• _観劇記本文_:
※ ※ ※
近代能楽集@さいたま芸術劇場(6/11)

近代能楽集
ソワレ
下手センター寄り6列目の席でした。

台詞は本と全く同じです。

私は、見て感じ取り創造することは出来るのですが、
言葉で表現したものに、想像力を働かせるという作業に苦労するので、
ちゃんと理解できるのかしら?なんて思ってたんですが。
凝った言い回し、排他的な世界観、究極に論理的で楽しめました。
言葉の魔力ってやつー

 ==卒塔婆小町==
 夜の公園で、99歳の乞食の老婆(壌晴彦)に話し掛けた詩人(高橋洋)。
 老婆の鹿鳴館時代の話を聞くうちに、詩人は醜い老婆を美しいと思い始める。
 老婆は「あたしを美しいと言った男はみんな死んでしまうからおよしなさい!」と必死に止めるが、
 詩人はその言葉を発し、悦びを噛み締めながら死んでゆく。—-

延々とボトッボトッと椿が落ちる…
「美しいまま落ちる」という椿の特徴とシンクさせてるようです。
※ ※ ※
• _データ抜粋_:
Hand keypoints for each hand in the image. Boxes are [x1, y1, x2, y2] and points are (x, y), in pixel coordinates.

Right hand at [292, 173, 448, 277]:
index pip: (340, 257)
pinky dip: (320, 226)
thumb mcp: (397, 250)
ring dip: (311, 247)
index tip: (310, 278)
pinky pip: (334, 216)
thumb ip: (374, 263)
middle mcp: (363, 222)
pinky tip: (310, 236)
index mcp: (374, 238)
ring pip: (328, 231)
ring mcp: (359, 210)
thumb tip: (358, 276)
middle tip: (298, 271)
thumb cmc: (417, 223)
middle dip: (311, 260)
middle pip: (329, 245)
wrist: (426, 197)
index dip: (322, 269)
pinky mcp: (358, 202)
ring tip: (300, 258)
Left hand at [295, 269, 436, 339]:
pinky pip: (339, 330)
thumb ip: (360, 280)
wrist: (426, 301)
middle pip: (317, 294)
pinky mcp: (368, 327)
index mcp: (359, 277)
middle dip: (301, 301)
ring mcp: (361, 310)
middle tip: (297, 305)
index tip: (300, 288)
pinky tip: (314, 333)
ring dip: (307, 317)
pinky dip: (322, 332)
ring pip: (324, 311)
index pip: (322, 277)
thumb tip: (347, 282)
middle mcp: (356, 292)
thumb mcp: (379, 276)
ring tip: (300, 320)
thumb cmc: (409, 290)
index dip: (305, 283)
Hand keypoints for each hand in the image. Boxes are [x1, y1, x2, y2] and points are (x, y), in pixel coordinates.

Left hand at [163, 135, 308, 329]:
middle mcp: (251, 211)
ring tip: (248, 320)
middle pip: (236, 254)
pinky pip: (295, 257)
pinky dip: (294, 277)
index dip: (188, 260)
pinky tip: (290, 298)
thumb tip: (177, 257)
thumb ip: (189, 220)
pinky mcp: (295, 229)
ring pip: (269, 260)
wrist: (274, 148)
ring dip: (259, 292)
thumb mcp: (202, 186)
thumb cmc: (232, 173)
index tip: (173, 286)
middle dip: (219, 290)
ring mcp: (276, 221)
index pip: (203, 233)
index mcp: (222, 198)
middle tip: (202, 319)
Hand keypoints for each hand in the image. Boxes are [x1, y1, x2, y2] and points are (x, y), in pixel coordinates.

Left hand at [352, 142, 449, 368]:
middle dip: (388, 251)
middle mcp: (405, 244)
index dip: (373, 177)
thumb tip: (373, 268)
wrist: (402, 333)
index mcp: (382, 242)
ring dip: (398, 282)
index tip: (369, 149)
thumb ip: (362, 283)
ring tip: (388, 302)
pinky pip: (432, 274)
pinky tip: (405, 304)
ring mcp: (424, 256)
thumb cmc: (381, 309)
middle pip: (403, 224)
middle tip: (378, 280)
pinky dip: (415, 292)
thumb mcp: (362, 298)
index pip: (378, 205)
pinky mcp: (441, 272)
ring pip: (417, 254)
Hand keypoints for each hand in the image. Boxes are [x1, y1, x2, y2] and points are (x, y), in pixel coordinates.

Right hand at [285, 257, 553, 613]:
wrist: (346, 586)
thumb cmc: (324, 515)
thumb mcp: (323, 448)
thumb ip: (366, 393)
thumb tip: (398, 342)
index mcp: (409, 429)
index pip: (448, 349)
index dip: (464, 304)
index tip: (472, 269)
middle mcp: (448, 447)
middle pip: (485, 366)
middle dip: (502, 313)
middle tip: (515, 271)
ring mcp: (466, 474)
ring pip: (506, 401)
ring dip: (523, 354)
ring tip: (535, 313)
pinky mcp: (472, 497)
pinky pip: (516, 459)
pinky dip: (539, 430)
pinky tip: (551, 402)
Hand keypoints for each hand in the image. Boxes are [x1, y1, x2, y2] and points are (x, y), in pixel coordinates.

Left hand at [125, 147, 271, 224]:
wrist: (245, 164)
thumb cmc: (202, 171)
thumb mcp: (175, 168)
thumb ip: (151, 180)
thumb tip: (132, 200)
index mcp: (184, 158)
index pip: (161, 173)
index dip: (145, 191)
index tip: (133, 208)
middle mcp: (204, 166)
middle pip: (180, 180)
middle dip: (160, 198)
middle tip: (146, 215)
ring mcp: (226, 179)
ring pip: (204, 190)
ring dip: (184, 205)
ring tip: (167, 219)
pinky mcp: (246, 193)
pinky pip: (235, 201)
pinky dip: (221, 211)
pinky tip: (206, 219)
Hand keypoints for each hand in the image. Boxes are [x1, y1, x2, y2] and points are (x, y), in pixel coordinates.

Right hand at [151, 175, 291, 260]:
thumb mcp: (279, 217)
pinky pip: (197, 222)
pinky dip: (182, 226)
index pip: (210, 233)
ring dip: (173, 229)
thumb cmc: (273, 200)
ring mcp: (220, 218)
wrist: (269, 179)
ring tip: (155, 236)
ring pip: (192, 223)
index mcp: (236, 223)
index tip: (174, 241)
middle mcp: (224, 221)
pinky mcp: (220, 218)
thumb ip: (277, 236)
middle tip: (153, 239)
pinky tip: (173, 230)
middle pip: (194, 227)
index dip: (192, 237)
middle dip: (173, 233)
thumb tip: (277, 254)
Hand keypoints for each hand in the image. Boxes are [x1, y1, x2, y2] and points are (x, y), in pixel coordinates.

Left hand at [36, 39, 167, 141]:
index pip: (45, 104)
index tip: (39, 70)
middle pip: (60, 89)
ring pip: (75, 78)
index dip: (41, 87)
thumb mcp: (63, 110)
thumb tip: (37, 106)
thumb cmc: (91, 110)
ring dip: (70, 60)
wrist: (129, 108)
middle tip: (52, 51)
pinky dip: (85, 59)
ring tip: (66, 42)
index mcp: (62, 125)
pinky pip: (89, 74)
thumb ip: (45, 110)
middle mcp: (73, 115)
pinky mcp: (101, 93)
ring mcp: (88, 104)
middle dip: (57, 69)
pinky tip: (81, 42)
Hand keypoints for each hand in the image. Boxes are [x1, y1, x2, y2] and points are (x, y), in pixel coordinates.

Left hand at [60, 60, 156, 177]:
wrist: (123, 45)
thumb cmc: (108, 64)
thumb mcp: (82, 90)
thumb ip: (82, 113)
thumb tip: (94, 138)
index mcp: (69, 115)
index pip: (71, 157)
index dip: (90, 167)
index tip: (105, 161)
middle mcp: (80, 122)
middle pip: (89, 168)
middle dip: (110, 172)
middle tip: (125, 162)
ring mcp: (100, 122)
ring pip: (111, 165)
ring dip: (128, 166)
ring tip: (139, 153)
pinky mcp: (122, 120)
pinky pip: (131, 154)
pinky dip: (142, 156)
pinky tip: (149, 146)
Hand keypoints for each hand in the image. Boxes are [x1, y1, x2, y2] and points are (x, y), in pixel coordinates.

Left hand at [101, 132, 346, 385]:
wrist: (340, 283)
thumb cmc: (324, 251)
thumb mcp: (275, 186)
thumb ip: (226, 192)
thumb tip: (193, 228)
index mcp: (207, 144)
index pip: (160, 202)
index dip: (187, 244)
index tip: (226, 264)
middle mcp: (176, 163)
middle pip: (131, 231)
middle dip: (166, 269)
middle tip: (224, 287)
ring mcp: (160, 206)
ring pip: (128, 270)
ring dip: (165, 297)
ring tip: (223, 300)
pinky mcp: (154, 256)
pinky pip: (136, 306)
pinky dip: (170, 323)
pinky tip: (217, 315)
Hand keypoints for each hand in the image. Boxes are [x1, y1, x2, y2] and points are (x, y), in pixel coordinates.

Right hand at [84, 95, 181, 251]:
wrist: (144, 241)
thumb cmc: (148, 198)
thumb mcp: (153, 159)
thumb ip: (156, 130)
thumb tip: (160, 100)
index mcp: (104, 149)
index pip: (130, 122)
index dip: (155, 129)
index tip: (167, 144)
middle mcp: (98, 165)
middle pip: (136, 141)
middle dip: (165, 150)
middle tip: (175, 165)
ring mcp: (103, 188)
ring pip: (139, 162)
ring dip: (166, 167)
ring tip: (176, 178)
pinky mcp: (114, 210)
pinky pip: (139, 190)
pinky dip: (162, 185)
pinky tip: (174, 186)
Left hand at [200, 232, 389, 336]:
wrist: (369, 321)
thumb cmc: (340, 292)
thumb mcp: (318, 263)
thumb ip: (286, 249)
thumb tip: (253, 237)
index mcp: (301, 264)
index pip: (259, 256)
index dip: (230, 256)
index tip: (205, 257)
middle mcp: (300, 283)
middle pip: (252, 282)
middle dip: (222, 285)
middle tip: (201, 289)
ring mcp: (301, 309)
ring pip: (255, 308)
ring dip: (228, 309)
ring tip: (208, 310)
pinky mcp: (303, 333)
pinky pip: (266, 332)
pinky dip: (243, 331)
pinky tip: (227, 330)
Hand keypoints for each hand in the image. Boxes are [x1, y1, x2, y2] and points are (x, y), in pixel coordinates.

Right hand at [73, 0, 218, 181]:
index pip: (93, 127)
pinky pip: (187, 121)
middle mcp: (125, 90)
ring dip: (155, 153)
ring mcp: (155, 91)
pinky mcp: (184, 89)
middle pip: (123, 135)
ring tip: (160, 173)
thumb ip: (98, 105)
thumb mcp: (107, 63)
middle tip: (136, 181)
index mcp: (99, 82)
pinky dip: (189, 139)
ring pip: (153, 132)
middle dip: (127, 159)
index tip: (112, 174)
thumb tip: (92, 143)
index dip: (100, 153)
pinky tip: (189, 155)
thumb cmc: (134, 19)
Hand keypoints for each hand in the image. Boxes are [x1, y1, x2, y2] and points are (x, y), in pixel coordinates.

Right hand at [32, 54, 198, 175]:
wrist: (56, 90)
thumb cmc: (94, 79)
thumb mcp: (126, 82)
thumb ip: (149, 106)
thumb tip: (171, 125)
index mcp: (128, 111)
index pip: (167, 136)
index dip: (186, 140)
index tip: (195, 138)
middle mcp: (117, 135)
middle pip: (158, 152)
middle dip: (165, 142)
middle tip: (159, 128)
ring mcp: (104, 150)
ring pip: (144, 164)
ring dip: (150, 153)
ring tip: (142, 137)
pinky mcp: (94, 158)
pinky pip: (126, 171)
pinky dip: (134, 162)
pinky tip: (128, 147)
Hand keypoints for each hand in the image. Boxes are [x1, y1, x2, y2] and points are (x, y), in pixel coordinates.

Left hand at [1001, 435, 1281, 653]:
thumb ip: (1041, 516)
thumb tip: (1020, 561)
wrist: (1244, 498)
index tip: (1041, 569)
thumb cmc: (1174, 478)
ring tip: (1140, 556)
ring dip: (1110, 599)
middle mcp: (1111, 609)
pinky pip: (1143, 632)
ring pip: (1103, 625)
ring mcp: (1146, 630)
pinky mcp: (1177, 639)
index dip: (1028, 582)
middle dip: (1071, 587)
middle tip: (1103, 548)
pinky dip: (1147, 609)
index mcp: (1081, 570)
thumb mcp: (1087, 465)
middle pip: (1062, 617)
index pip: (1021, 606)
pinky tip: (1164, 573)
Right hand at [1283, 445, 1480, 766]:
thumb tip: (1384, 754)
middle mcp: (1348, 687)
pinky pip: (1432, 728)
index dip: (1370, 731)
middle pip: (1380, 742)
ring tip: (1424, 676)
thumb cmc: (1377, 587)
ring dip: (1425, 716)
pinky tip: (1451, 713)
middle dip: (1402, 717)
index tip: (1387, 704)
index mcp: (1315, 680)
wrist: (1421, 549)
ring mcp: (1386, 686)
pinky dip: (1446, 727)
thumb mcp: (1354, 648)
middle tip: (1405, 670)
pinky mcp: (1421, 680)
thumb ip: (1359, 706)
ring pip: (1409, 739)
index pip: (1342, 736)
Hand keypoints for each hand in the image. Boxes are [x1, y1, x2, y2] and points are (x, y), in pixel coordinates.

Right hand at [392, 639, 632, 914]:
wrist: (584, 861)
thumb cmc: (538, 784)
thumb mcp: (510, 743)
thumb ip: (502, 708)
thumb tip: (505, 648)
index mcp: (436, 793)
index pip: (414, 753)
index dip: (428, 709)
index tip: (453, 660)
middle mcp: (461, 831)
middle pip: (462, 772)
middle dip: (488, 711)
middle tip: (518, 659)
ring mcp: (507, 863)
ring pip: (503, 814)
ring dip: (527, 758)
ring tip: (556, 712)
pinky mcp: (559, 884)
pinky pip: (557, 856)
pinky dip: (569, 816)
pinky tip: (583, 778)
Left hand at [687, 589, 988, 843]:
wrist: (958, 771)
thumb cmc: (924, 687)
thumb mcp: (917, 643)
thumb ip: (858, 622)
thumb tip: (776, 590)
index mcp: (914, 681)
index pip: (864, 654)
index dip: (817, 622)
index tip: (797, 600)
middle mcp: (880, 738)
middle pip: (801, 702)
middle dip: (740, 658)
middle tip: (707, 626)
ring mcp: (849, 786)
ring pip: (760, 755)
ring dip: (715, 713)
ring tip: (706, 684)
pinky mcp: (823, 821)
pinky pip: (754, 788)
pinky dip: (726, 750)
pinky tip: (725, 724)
※ ※ ※
• _指示_:
A: 観劇記について次の問いに答えよ。
(i) 筆者の席はどこだったか。
(ii) 詩人を演じたのは誰か。
(iii) 舞台で延々と落ち続けていた花は何か。
B: 観劇記の「台詞は本と全く同じです。」から「夜の公園で、99歳の乞食の老婆(壌晴彦)に話し掛けた詩人(高橋洋)。」までを、両端を含めてそのまま繰り返せ。
C: 近代能楽集の観劇記を、最後の文の続きから書き継げ。
データ抜粋の項目は観劇記とは無関係である。

• _解答_:
A:
(i) 下手センター寄り6列目
(ii) 高橋洋
(iii) 椿

B:
台詞は本と全く同じです。

私は、見て感じ取り創造することは出来るのですが、
言葉で表現したものに、想像力を働かせるという作業に苦労するので、
ちゃんと理解できるのかしら?なんて思ってたんですが。
凝った言い回し、排他的な世界観、究極に論理的で楽しめました。
言葉の魔力ってやつー

 ==卒塔婆小町==
 夜の公園で、99歳の乞食の老婆(壌晴彦)に話し掛けた詩人(高橋洋)。

C:
(椿は実った花は枯れずに、根元から落っこちる)
醜い老婆と詩人がワルツで踊る姿は麗しき淑女にしか見えなかったです。
きらきらしてる壌さんがステキでした。

最高の幸せの頂点で死ねるなんて、ハッピーな話かもしれない。
頂点からは落ちるしかないし、死ねば無くす怖さは味合わなくていいから。

 ==弱法師==
 盲目の二十歳の青年、俊徳(藤原竜也)が生みの親と育ての親との間で親権を話し合う場面。
 5歳時に空襲で目を焼かれた俊徳は屈折した人間に成長した。
 家裁の調停室から差し込む真赤な夕日の色を
 「この世の終わりの景色」と重ね、本人の口から語ってゆく。—-

現実に戻った俊徳の最後の台詞、
「ねえ桜間さん、どうしてだか僕って、誰からも愛されるんだよ」
その瞬間、調停室のセットが落とされ、打ちっぱなしの壁が全面に現れました。
盲目の俊徳はその部屋に一人残されている事に気付かず言っています。
“引き戻された今の現実自体が現実でなくて、誰からも愛されるなんて、自惚れなだけなんだよ”
ということを示し、虚しさを醸し出していました。
最後に三島由紀夫の演説が流れる…

人を喰ったような俊徳(藤原竜也)の偏屈ぶりがいい。
憑依系の演技する人なので役に合ってるのかもね。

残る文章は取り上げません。